Marius (Martin) H. Vogel obtained his M.Sc. in Physics at Leiden University in the Netherlands, and worked at TNO Defense and Security, a Dutch defense contractor. Due to the nature of the research, he obtained a Ph.D. in electromagnetics from Delft University of Technology at that time. A one-year assignment on directed-energy weapons at the US Air Force Lab in Albuquerque, NM brought him to the USA.

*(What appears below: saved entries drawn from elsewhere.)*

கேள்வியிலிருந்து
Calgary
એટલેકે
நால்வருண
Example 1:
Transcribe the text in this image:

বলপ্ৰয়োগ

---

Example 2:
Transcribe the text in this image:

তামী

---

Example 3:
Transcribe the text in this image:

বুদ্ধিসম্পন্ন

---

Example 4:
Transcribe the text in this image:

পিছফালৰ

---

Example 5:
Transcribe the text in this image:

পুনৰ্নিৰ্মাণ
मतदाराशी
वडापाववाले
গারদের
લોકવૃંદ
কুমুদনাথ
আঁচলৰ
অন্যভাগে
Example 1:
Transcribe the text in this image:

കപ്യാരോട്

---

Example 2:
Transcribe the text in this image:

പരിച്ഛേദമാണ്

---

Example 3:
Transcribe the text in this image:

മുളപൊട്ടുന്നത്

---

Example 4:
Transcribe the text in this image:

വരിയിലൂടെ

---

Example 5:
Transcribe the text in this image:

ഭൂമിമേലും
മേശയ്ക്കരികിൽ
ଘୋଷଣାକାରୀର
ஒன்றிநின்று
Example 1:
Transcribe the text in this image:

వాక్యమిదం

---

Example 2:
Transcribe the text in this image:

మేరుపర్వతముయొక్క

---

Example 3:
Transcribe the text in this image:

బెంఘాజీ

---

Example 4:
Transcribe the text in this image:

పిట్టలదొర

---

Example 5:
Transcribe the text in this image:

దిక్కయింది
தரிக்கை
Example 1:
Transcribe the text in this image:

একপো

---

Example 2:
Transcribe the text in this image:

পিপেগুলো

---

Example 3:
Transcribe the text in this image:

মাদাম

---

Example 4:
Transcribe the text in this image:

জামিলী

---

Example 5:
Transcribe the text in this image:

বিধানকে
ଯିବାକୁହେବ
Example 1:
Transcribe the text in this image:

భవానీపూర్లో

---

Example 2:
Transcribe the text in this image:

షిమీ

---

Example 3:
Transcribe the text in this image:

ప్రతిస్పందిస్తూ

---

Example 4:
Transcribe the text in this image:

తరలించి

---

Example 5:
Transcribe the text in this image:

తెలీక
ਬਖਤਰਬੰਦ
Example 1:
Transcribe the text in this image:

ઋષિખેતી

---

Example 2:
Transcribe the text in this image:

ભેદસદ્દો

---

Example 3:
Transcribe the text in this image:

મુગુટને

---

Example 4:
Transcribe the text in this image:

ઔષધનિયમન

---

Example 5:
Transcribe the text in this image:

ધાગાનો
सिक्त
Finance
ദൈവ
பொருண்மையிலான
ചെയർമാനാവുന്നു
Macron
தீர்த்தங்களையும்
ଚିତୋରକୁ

He has worked at Ansoft/ANSYS, and later at Altair Engineering, both in the USA, in various roles on a wide variety of applications in high-frequency electromagnetics, propagation and communication. Applications include antenna design, antenna placement, radar cross section, electromagnetic interference, bio-electromagnetics, signal integrity and more. Martin joined GTRI in April 2023 and is based in the Hampton Roads area in Virginia.

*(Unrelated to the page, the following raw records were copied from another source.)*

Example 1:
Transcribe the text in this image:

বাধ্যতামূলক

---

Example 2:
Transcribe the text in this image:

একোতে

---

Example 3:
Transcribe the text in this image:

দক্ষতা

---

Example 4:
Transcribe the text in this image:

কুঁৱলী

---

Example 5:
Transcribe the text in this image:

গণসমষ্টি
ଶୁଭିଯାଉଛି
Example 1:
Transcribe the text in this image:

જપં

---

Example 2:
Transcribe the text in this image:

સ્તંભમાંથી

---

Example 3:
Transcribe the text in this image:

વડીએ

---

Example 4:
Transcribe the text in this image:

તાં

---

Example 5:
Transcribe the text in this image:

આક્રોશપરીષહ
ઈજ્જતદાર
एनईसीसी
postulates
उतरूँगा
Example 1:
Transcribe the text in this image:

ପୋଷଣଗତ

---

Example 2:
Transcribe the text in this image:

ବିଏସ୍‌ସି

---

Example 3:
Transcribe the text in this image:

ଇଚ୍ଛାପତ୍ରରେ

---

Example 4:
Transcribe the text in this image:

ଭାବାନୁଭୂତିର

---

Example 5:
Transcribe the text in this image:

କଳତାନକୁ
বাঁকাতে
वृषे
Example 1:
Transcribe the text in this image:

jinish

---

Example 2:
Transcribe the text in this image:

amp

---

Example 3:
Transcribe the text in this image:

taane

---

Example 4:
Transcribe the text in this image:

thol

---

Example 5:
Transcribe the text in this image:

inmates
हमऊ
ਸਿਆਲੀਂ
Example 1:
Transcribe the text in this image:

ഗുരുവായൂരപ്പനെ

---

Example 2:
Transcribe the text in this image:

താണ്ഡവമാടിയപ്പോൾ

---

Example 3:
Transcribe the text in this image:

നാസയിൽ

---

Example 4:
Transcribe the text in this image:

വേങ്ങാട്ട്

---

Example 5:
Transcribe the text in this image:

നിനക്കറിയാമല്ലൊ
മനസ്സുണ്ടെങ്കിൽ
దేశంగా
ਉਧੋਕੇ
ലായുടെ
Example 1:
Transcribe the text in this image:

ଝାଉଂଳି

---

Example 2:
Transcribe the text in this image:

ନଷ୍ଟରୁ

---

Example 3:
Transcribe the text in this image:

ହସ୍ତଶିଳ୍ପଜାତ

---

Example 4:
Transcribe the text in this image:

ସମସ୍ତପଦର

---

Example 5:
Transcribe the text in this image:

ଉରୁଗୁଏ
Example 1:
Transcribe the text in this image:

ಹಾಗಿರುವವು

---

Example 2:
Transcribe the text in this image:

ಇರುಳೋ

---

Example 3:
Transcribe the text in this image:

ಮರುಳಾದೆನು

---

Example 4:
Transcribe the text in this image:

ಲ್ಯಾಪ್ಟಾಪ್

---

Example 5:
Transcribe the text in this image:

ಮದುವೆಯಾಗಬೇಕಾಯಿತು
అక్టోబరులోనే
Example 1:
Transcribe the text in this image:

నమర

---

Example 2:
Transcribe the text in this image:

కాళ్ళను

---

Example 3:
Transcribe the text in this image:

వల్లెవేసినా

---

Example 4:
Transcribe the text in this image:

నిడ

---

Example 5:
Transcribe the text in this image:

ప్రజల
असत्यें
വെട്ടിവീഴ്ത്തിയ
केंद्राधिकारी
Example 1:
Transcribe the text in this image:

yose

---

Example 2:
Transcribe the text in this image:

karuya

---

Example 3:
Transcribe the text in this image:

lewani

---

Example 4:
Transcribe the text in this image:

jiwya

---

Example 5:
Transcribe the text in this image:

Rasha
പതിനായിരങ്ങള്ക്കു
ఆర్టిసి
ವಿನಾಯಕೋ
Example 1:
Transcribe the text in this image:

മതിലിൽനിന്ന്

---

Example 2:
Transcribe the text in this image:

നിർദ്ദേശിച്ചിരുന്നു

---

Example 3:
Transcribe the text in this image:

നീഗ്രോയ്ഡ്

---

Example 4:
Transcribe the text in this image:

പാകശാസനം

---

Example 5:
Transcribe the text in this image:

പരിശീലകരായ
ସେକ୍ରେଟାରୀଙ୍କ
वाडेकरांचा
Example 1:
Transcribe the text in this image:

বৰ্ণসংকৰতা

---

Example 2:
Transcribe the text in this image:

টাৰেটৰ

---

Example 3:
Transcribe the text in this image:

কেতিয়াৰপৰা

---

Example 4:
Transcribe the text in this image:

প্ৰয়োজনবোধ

Mark H. Smith has over 40 years of experience in RF, microwave, and optical technology and applications, with over 30 years of experience at GTRI conducting and directing research, concept development, analysis, computer modeling, capability development, and testing, with a primary focus on technology and systems for RF sensing and Electronic Warfare. He has been Chief Scientist of GTRI’s Sensors and Electromagnetic Applications Laboratory (SEAL) since 2012. Dr. Smith received his Ph.D. from Georgia Institute of Technology (GA Tech) in 2002, an M.S. from GA Tech in 1987, and a B.E.E. With Highest Honor from GA Tech in 1982.